*What you will do*: For each record below, output its text exactly and skip any picture.

(Stored items)
┄┄┄┄┄┄┄┄┄┄

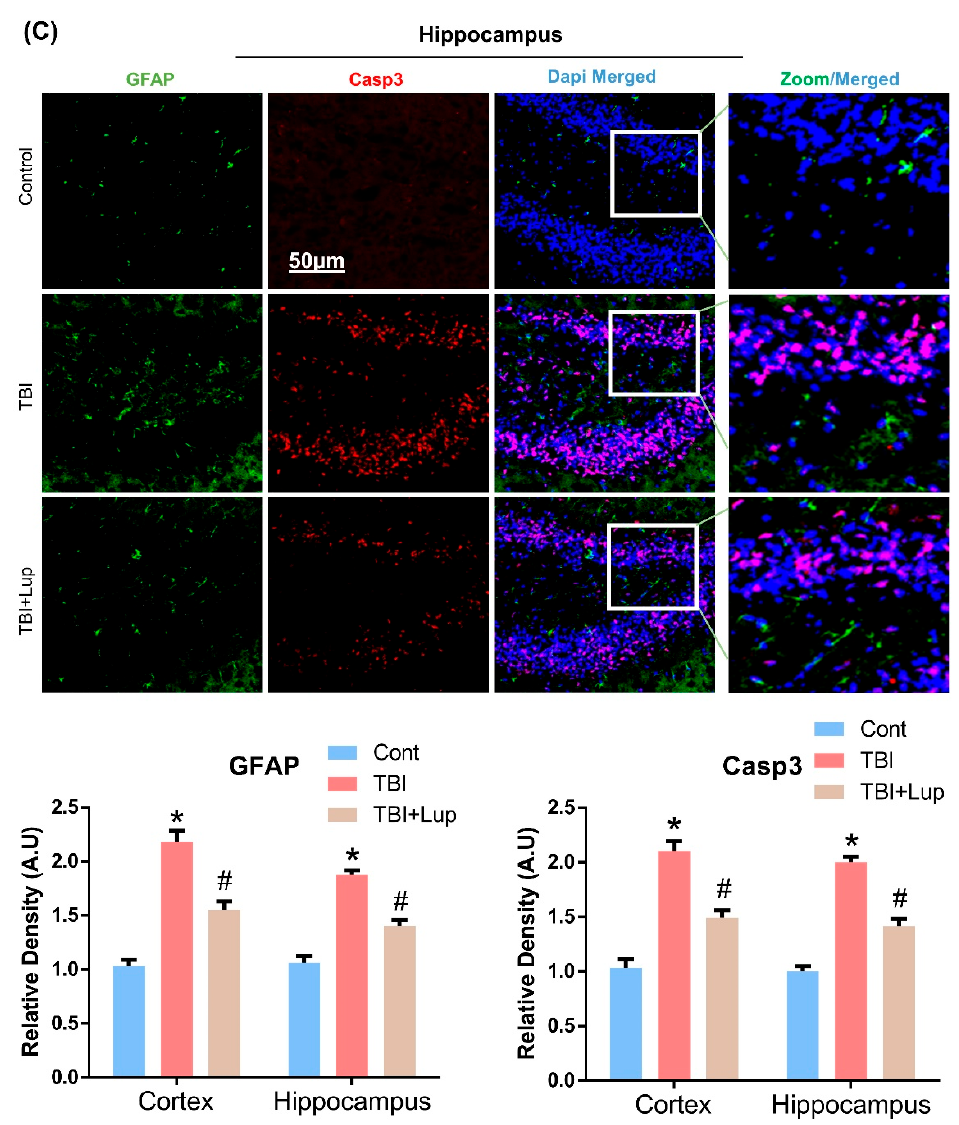
Figure 4. Lupeol reversed the TBI-induced apoptotic cell death in the mouse brain. ( A ) Western blot analysis of proapoptotic protein caspase-3, Bax, cytochrome-C, and antiapoptotic protein expression (Bcl2) in the cortex and hippocampus of mice; ( B ) immunofluorescence images of the colocalized reactivity of GFAP (FITC—green), Casp3 (red), stained with DAPI (blue) in the cortex region; ( C ) immunofluorescence images of the colocalized reactivity of GFAP (FITC—green), Casp3 (red), stained with DAPI (blue) in the hippocampus region. The zoom represents high magnification. The cropped bands were quantified using Image software, and the differences are represented in the histogram. Asterisk (*) sign indicates significant difference from the normal saline-treated group; hash (#) sign indicates significant difference from the TBI-treated group. Bar = 50µm. The density values are expressed in arbitrary units as the mean ± SEM of the indicated proteins ( n = 6 animals per group). Significance = p ≤ 0.05.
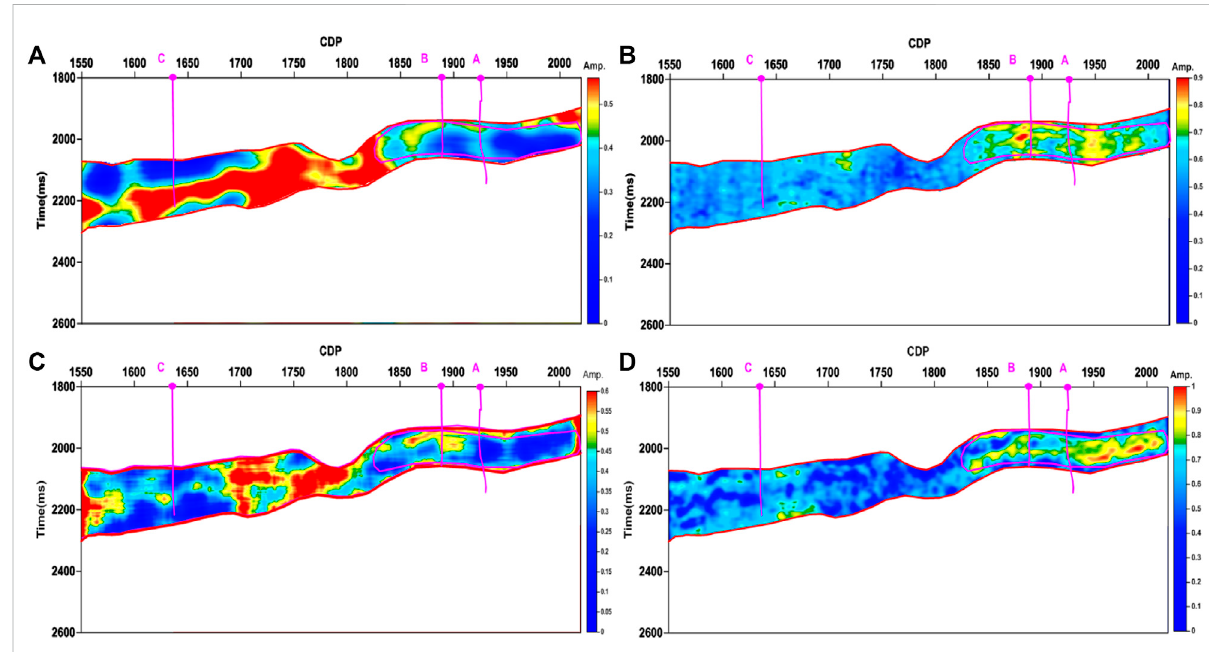
FIGURE 11 The absorption gradient sections using the different methods. (A) The conventional absorption gradient section using the continues WT (CWT) and the two-point slope estimation. (B) The absorption gradient section using VMD and LSF at a high-frequency band. (C) The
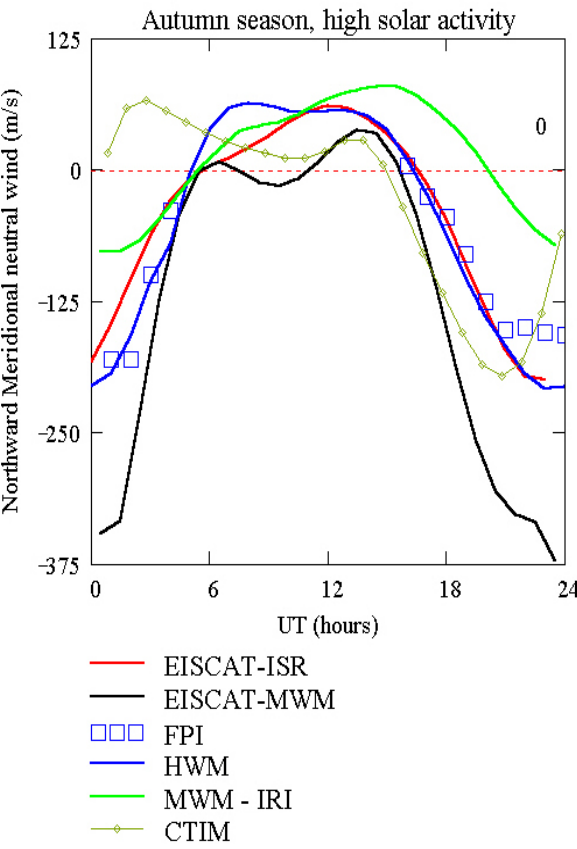
Fig. 7. As for Figure 1 but for autumn season, high solar activity.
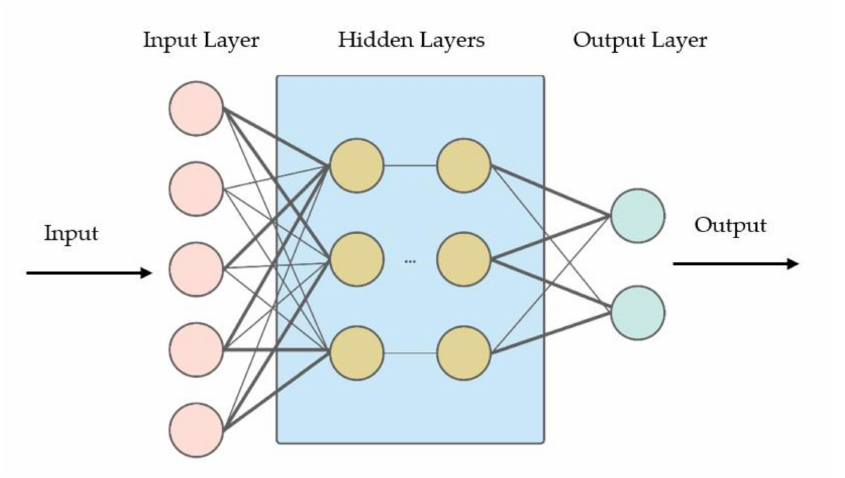
Figure 4. Typical neural network structure.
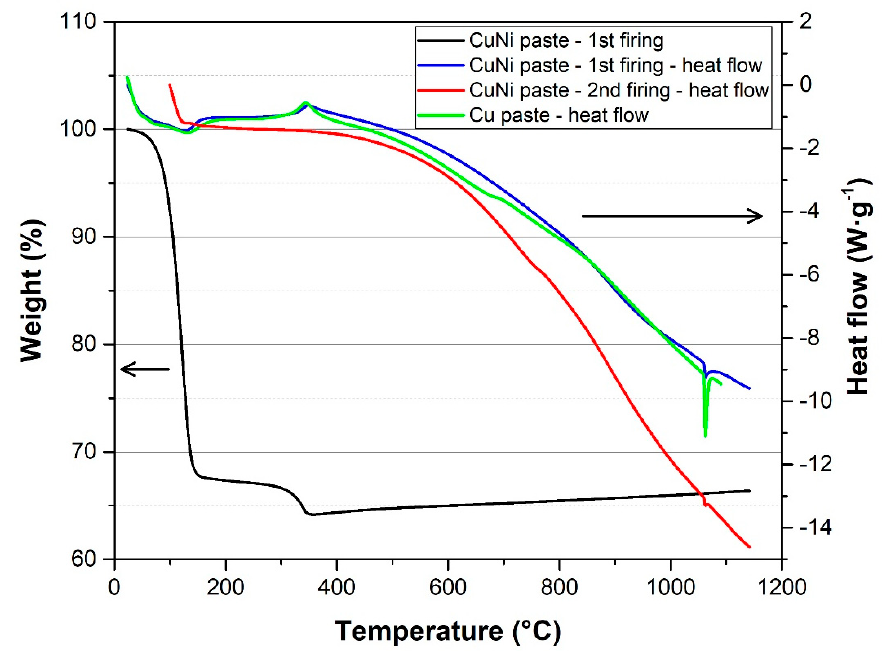
Figure 4. STA analysis of copper-nickel thick film paste (nitrogen atmosphere, 5.0 nitrogen purity).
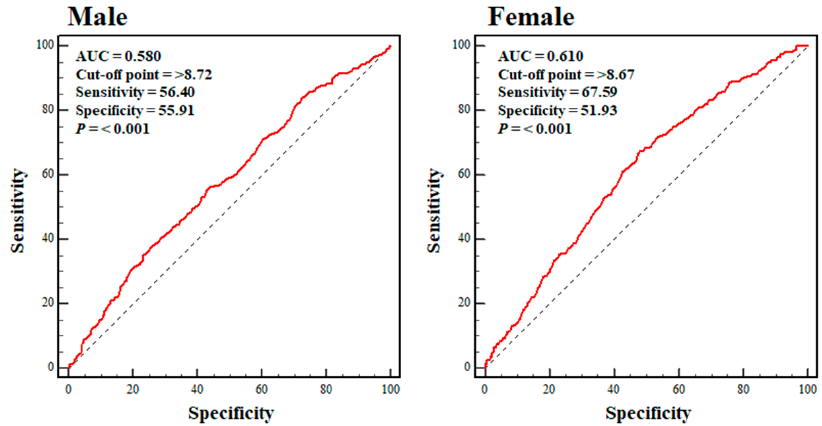
Figure 3. Sex-specific ROC curves pertaining to the TyG index for the sarcopenic obesity group. Dotted blue line: reference; solid red line: AUC, indicative of the accuracy of the use of the TyG index for the identification of sarcopenic obesity; cut-off value: the value of the TyG index that predicts sarcopenic obesity; sensitivity: the probability of individuals who actually have sarcopenic obesity being identified as having sarcopenic obesity; specificity: the probability of individuals who do not have sarcopenic obesity being identified as not having sarcopenic obesity. Abbreviations: AUC, the area under the curve; ROC, receiver operating characteristic.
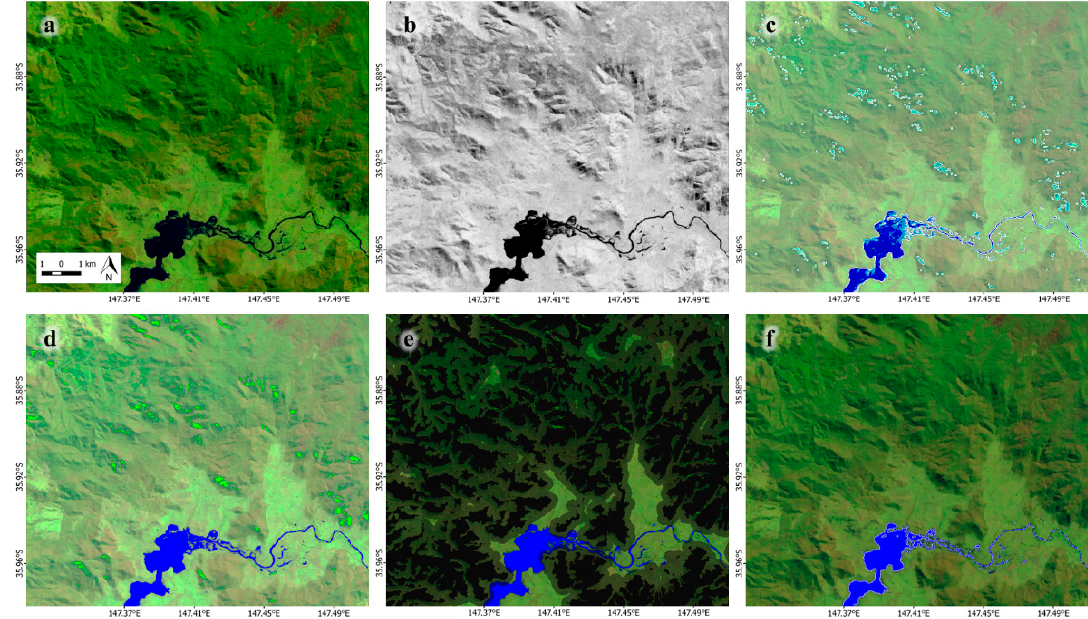
Figure 11. Steps performed during supervised classification post-processing step for hillslope areas.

┄┄┄┄┄┄┄┄┄┄

*Result*:
Figure 4. Lupeol reversed the TBI-induced apoptotic cell death in the mouse brain. ( A ) Western blot analysis of proapoptotic protein caspase-3, Bax, cytochrome-C, and antiapoptotic protein expression (Bcl2) in the cortex and hippocampus of mice; ( B ) immunofluorescence images of the colocalized reactivity of GFAP (FITC—green), Casp3 (red), stained with DAPI (blue) in the cortex region; ( C ) immunofluorescence images of the colocalized reactivity of GFAP (FITC—green), Casp3 (red), stained with DAPI (blue) in the hippocampus region. The zoom represents high magnification. The cropped bands were quantified using Image software, and the differences are represented in the histogram. Asterisk (*) sign indicates significant difference from the normal saline-treated group; hash (#) sign indicates significant difference from the TBI-treated group. Bar = 50µm. The density values are expressed in arbitrary units as the mean ± SEM of the indicated proteins ( n = 6 animals per group). Significance = p ≤ 0.05.
FIGURE 11 The absorption gradient sections using the different methods. (A) The conventional absorption gradient section using the continues WT (CWT) and the two-point slope estimation. (B) The absorption gradient section using VMD and LSF at a high-frequency band. (C) The
Fig. 7. As for Figure 1 but for autumn season, high solar activity.
Figure 4. Typical neural network structure.
Figure 4. STA analysis of copper-nickel thick film paste (nitrogen atmosphere, 5.0 nitrogen purity).
Figure 3. Sex-specific ROC curves pertaining to the TyG index for the sarcopenic obesity group. Dotted blue line: reference; solid red line: AUC, indicative of the accuracy of the use of the TyG index for the identification of sarcopenic obesity; cut-off value: the value of the TyG index that predicts sarcopenic obesity; sensitivity: the probability of individuals who actually have sarcopenic obesity being identified as having sarcopenic obesity; specificity: the probability of individuals who do not have sarcopenic obesity being identified as not having sarcopenic obesity. Abbreviations: AUC, the area under the curve; ROC, receiver operating characteristic.
Figure 11. Steps performed during supervised classification post-processing step for hillslope areas.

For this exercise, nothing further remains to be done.